Gespeicherte Dateneinträge:
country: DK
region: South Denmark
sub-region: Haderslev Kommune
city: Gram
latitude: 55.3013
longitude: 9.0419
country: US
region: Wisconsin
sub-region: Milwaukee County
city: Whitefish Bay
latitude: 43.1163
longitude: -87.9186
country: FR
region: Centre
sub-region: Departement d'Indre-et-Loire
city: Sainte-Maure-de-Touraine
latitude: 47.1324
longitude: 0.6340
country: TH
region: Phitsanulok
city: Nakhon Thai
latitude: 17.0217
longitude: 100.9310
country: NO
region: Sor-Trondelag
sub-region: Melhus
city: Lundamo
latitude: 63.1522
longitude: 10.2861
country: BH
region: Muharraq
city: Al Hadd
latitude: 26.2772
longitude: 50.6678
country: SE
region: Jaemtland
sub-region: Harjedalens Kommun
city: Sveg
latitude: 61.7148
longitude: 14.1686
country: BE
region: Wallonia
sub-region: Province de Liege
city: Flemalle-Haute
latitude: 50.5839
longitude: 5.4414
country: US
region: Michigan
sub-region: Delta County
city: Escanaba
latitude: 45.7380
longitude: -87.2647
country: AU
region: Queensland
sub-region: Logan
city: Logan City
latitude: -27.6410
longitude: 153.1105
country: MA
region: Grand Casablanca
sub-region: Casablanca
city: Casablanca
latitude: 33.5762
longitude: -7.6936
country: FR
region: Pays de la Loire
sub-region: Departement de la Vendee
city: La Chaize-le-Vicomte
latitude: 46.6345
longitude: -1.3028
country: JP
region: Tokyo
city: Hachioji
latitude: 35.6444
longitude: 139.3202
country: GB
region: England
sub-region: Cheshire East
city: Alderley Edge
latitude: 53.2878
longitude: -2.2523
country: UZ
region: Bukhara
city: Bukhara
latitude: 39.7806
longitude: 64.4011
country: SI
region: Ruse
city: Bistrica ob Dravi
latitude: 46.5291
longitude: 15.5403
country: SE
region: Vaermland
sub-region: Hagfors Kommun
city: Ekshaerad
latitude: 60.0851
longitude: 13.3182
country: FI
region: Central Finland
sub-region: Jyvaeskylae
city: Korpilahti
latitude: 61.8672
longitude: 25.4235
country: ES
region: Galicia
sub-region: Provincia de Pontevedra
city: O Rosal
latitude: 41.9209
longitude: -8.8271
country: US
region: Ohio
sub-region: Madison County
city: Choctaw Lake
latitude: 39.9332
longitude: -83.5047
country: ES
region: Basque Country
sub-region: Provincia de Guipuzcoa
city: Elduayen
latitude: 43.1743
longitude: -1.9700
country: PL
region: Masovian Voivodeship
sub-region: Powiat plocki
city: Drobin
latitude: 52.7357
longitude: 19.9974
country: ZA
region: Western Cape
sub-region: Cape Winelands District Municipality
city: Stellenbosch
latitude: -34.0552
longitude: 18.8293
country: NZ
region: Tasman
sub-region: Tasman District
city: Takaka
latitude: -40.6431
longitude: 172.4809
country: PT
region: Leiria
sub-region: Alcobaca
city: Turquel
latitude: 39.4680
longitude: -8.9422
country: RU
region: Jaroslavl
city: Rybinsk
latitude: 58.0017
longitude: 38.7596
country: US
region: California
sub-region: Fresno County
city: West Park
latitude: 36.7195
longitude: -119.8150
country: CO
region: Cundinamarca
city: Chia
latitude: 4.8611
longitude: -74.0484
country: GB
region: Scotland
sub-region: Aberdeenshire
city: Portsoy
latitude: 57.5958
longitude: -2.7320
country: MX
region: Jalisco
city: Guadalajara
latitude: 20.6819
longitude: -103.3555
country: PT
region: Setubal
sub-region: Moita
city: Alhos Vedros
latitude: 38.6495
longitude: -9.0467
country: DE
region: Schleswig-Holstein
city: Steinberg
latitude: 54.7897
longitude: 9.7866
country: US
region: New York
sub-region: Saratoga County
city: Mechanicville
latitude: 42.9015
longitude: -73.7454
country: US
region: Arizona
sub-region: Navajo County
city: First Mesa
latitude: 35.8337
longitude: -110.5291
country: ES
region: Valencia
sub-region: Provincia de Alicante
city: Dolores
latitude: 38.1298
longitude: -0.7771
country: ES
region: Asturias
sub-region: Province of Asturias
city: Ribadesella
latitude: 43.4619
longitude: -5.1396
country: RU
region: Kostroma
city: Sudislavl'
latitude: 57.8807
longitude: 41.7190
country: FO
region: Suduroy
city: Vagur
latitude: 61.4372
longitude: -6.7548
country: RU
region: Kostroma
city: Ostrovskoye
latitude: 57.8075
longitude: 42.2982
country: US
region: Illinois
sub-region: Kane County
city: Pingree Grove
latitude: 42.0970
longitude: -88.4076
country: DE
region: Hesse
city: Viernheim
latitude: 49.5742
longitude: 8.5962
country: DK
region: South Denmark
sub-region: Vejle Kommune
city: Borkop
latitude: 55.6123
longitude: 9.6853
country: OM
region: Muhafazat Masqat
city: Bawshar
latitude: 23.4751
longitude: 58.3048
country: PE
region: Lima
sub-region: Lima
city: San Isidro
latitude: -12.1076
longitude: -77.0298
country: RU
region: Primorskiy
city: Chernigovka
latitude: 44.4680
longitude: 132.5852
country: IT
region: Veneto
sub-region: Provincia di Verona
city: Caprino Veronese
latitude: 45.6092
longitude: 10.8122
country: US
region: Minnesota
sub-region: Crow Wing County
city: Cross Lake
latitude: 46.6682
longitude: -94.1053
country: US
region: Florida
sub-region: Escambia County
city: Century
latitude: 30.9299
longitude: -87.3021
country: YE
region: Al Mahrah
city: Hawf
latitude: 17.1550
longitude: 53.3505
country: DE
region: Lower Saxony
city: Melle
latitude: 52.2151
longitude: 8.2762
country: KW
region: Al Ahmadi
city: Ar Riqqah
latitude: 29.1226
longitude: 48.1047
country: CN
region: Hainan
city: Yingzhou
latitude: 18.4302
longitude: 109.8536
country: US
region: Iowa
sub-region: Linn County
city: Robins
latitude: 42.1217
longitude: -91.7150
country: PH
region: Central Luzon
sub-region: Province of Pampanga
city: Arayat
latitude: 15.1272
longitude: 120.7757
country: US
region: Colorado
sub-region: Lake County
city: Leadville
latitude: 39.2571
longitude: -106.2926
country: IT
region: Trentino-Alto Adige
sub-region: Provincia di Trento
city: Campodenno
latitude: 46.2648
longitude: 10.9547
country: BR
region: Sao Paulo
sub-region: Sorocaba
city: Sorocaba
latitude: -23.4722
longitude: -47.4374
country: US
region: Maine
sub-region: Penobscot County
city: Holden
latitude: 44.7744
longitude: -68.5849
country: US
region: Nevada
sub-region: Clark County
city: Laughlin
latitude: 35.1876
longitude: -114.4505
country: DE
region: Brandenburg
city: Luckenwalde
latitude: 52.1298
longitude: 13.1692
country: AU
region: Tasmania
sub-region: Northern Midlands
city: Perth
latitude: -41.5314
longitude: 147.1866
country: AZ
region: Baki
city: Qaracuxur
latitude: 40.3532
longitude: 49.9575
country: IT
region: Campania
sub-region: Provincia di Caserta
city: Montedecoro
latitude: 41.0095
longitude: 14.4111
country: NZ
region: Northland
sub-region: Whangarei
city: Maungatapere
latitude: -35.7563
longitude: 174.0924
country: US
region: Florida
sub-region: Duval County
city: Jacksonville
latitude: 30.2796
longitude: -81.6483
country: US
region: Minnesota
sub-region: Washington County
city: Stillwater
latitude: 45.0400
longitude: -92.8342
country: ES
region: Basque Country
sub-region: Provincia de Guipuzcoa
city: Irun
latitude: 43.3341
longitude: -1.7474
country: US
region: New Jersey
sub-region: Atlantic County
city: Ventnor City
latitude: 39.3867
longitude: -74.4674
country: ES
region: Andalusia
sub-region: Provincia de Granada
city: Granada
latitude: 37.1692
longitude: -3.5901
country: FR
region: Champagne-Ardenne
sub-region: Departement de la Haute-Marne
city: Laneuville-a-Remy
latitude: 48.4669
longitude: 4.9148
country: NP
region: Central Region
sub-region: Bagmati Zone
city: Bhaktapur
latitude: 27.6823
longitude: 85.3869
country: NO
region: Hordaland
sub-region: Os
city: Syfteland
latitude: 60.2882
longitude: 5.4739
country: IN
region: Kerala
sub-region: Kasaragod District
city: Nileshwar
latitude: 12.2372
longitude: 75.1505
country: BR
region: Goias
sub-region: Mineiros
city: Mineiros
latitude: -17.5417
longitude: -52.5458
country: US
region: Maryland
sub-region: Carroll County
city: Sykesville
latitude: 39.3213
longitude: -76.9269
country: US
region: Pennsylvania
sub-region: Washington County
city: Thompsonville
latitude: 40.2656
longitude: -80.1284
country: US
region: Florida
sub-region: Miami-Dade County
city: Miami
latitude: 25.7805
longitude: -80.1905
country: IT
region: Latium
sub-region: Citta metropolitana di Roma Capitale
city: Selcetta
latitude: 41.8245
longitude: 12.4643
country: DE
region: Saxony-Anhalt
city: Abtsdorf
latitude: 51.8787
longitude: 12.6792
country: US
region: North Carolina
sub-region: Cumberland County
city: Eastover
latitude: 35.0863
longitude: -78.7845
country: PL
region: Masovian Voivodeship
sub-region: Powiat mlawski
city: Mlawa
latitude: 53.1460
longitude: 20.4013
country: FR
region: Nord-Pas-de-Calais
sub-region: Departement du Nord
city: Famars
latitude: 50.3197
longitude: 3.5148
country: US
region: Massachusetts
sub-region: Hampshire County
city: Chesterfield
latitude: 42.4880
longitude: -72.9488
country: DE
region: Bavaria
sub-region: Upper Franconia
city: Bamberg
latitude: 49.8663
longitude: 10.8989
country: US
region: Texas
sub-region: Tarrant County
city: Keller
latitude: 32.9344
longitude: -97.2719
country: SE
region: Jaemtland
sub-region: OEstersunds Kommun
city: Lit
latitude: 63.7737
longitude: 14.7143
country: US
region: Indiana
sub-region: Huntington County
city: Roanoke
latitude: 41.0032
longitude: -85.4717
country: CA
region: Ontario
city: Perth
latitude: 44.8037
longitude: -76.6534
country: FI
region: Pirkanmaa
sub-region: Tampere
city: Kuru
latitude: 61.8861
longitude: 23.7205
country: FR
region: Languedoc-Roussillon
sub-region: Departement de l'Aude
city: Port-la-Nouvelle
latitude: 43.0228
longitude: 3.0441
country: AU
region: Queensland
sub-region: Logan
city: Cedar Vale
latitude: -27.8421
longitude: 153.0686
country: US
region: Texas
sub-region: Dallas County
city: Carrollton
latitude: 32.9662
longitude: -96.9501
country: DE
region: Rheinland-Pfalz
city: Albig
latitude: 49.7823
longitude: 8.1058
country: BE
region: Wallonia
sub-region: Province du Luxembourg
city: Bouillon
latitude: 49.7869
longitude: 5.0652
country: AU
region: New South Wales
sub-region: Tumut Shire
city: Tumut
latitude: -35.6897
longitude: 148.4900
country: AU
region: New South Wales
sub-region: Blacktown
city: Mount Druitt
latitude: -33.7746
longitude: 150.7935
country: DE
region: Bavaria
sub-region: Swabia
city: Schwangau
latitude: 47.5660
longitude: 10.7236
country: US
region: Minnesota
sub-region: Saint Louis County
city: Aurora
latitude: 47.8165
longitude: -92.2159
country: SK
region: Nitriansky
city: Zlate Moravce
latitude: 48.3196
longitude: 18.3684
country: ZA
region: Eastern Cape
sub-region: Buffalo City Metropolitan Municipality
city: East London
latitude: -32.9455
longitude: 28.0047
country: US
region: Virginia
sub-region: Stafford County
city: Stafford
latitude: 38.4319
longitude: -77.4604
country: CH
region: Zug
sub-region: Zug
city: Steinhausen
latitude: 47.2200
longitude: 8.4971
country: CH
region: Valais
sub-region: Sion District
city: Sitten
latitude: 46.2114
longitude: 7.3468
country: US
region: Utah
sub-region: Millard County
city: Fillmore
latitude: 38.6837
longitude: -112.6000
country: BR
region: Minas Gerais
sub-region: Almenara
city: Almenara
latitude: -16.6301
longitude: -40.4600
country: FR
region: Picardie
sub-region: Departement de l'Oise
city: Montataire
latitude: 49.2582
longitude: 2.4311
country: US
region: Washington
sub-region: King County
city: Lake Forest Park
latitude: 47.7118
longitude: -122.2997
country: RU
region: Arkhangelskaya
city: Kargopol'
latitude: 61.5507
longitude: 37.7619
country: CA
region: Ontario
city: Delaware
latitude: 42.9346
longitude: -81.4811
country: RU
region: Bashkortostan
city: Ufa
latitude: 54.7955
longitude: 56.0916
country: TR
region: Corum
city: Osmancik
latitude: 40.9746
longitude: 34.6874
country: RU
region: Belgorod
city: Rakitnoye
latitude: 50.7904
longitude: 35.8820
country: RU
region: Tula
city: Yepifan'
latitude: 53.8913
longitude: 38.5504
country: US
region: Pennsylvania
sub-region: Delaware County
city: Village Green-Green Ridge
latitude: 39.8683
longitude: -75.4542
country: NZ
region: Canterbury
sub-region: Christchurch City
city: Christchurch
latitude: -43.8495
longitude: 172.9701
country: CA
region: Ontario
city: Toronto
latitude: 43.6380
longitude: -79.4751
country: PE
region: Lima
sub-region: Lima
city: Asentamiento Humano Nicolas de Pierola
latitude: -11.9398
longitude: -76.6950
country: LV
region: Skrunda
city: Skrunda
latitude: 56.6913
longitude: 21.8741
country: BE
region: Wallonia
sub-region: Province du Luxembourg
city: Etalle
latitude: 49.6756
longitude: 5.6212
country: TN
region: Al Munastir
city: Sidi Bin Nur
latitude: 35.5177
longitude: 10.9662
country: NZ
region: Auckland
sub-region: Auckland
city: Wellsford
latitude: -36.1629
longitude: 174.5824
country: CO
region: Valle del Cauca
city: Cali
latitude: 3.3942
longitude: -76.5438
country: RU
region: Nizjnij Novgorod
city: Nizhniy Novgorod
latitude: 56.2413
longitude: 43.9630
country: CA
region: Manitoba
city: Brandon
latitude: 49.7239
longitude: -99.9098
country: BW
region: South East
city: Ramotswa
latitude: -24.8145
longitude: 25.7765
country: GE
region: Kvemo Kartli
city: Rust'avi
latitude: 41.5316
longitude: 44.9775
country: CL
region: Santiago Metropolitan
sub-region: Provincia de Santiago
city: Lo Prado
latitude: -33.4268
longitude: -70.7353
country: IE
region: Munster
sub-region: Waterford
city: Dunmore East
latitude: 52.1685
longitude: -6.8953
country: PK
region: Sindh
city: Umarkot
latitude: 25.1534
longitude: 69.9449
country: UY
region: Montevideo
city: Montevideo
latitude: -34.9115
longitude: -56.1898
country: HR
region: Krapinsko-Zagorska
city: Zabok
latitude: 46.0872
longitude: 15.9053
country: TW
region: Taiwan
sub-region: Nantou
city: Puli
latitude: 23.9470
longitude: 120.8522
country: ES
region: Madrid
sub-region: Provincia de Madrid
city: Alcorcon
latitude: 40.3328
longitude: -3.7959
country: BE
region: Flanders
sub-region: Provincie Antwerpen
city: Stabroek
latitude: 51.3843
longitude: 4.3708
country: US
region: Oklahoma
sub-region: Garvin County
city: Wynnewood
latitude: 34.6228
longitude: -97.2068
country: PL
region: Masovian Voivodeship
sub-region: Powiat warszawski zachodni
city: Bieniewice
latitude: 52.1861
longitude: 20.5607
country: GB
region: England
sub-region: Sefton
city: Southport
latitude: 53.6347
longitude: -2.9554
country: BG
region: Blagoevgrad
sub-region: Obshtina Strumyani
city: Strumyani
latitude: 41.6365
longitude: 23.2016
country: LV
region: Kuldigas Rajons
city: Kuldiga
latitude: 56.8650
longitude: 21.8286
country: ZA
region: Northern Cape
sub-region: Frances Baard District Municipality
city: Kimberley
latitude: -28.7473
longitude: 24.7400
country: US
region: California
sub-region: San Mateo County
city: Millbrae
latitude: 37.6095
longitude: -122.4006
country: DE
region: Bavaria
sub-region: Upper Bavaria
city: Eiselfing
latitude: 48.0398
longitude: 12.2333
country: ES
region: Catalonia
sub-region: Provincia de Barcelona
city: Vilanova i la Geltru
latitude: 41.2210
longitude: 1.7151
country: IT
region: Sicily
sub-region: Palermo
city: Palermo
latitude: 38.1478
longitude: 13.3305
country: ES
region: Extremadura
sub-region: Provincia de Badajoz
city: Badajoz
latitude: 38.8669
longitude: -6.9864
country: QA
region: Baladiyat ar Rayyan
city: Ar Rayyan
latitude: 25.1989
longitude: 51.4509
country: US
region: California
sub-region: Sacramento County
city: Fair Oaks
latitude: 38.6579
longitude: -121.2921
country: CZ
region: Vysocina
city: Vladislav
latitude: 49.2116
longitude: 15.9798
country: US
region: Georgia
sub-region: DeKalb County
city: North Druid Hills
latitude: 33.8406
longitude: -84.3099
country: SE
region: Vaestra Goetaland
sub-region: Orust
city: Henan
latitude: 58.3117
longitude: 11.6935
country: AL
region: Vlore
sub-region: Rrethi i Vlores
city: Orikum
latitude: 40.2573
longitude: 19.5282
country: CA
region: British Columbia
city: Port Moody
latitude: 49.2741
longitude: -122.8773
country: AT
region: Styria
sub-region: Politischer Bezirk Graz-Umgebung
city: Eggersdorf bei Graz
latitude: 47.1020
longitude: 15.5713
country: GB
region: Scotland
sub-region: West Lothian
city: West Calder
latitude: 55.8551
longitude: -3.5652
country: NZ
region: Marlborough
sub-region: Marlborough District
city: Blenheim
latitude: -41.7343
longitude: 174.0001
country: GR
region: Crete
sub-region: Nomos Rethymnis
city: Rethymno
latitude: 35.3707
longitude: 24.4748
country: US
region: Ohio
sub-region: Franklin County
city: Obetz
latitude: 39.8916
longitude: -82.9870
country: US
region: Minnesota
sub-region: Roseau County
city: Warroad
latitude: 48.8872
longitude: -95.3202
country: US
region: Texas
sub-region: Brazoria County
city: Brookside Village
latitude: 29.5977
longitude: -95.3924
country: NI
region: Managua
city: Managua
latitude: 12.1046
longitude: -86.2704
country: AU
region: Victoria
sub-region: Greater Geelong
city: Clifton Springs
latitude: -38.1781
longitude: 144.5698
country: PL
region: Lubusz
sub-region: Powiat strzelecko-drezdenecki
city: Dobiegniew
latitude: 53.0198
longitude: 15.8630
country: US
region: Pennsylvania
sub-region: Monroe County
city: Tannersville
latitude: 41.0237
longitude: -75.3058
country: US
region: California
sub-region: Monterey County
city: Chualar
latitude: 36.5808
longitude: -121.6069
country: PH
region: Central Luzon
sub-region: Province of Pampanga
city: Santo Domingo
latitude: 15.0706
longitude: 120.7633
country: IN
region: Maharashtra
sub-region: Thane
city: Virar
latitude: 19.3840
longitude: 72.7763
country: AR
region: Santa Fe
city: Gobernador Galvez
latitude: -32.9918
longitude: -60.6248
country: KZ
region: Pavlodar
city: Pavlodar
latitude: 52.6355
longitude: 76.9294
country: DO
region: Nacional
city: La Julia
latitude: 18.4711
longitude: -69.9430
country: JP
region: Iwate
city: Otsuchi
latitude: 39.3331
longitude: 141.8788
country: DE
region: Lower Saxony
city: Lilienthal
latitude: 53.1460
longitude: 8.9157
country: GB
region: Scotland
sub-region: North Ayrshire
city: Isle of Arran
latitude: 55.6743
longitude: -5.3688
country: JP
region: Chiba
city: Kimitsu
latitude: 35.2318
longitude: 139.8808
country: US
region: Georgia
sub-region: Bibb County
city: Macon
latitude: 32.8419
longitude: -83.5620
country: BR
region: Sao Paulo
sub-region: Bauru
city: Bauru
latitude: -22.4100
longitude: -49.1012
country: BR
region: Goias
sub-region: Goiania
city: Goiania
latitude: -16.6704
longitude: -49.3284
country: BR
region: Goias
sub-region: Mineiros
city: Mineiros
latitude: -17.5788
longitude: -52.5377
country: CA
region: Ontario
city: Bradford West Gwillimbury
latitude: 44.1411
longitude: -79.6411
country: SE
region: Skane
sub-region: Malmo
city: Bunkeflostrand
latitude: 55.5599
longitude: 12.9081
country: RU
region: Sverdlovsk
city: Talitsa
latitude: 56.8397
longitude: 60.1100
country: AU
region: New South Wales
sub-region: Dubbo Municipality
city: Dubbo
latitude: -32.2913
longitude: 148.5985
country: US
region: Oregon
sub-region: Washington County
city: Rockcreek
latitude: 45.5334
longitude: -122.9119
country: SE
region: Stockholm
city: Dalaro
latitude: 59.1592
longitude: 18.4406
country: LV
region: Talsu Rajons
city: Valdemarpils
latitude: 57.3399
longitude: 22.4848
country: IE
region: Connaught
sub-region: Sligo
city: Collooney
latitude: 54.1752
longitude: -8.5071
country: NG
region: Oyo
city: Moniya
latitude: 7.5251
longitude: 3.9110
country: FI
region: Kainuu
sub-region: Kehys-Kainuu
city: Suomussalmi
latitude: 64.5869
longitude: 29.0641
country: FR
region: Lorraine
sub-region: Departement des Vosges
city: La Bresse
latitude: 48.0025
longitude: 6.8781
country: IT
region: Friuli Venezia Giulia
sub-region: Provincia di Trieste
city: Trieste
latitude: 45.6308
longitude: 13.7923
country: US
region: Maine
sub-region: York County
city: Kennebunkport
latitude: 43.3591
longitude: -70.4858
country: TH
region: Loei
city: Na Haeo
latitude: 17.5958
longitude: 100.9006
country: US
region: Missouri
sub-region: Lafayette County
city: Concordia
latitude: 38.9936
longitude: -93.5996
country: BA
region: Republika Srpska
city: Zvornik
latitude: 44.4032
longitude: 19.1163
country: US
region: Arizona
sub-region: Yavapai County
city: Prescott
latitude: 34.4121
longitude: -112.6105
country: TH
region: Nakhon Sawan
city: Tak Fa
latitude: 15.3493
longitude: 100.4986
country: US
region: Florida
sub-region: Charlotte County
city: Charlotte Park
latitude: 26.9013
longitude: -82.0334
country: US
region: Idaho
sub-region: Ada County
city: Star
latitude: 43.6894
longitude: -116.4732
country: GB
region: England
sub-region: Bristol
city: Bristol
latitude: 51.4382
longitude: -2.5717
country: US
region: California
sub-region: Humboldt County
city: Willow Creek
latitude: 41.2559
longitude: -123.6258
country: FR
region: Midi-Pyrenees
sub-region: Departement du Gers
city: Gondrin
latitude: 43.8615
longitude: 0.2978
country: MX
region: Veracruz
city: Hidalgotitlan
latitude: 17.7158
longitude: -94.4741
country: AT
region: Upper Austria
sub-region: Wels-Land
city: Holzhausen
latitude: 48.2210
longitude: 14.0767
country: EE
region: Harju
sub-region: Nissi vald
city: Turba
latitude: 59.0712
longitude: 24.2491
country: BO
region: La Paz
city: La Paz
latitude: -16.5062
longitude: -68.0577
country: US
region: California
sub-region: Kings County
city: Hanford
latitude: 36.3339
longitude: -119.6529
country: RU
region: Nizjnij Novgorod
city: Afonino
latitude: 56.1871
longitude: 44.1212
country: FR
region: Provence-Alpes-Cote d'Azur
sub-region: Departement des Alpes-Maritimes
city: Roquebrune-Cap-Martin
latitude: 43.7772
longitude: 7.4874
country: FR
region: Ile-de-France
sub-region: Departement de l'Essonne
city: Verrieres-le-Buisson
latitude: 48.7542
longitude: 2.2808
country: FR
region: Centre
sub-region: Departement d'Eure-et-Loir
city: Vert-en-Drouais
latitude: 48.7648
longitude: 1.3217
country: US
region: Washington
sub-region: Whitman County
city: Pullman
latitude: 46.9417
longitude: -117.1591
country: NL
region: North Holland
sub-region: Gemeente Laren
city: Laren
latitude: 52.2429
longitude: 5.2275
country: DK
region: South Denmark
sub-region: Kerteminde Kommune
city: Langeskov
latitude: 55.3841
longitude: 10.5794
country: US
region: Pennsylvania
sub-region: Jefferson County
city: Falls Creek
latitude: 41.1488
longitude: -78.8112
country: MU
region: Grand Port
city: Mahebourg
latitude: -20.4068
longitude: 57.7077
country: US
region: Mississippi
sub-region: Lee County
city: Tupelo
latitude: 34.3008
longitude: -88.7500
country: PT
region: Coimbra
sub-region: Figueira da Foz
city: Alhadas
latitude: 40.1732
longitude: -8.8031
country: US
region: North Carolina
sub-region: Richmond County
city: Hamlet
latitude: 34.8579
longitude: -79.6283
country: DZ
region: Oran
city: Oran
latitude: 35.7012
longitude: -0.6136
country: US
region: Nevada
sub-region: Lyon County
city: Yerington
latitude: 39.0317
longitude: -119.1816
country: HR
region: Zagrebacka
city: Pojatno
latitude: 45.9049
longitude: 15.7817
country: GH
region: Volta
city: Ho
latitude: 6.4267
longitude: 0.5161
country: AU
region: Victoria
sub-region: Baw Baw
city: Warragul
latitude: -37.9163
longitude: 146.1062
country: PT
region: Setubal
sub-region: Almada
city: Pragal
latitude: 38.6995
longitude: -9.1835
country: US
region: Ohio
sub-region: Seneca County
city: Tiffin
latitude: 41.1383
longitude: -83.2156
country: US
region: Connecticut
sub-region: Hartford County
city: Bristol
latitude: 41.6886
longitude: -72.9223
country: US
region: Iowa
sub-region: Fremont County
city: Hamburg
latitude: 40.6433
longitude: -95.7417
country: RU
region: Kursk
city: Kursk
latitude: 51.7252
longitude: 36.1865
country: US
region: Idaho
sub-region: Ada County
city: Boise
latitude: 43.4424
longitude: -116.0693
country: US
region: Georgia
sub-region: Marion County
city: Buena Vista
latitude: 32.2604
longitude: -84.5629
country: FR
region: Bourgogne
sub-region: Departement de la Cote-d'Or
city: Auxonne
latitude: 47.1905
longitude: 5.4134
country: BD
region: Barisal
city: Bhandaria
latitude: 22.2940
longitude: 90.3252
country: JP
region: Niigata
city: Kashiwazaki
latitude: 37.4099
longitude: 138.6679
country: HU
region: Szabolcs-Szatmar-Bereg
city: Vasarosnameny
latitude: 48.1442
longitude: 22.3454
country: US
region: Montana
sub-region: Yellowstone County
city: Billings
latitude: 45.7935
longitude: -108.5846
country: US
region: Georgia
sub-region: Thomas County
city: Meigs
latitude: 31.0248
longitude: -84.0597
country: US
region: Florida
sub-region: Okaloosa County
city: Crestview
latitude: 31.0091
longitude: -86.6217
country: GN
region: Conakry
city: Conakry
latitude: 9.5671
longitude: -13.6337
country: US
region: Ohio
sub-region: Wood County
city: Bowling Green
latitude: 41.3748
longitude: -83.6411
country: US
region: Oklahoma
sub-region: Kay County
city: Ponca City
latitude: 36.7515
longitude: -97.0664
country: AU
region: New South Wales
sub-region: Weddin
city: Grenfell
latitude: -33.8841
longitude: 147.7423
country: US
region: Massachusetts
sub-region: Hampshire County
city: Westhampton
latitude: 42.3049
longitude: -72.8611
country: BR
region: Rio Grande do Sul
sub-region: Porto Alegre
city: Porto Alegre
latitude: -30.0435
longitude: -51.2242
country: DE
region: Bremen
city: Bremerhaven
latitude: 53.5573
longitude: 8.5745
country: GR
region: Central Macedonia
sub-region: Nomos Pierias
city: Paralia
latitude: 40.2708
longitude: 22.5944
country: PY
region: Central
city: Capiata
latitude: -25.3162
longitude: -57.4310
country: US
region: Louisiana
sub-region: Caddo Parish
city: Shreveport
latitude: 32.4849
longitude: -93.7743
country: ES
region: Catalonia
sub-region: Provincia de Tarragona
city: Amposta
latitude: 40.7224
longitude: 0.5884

● **Aufgabe**:
Gib den Abschnitt des Materials wortgetreu wieder, der mit der Zeile „region: Virginia“ beginnt und mit der Zeile „region: Tula“ endet. Beide Zeilen gehören dazu.

● **Lösung**:
region: Virginia
sub-region: Stafford County
city: Stafford
latitude: 38.4319
longitude: -77.4604
country: CH
region: Zug
sub-region: Zug
city: Steinhausen
latitude: 47.2200
longitude: 8.4971
country: CH
region: Valais
sub-region: Sion District
city: Sitten
latitude: 46.2114
longitude: 7.3468
country: US
region: Utah
sub-region: Millard County
city: Fillmore
latitude: 38.6837
longitude: -112.6000
country: BR
region: Minas Gerais
sub-region: Almenara
city: Almenara
latitude: -16.6301
longitude: -40.4600
country: FR
region: Picardie
sub-region: Departement de l'Oise
city: Montataire
latitude: 49.2582
longitude: 2.4311
country: US
region: Washington
sub-region: King County
city: Lake Forest Park
latitude: 47.7118
longitude: -122.2997
country: RU
region: Arkhangelskaya
city: Kargopol'
latitude: 61.5507
longitude: 37.7619
country: CA
region: Ontario
city: Delaware
latitude: 42.9346
longitude: -81.4811
country: RU
region: Bashkortostan
city: Ufa
latitude: 54.7955
longitude: 56.0916
country: TR
region: Corum
city: Osmancik
latitude: 40.9746
longitude: 34.6874
country: RU
region: Belgorod
city: Rakitnoye
latitude: 50.7904
longitude: 35.8820
country: RU
region: Tula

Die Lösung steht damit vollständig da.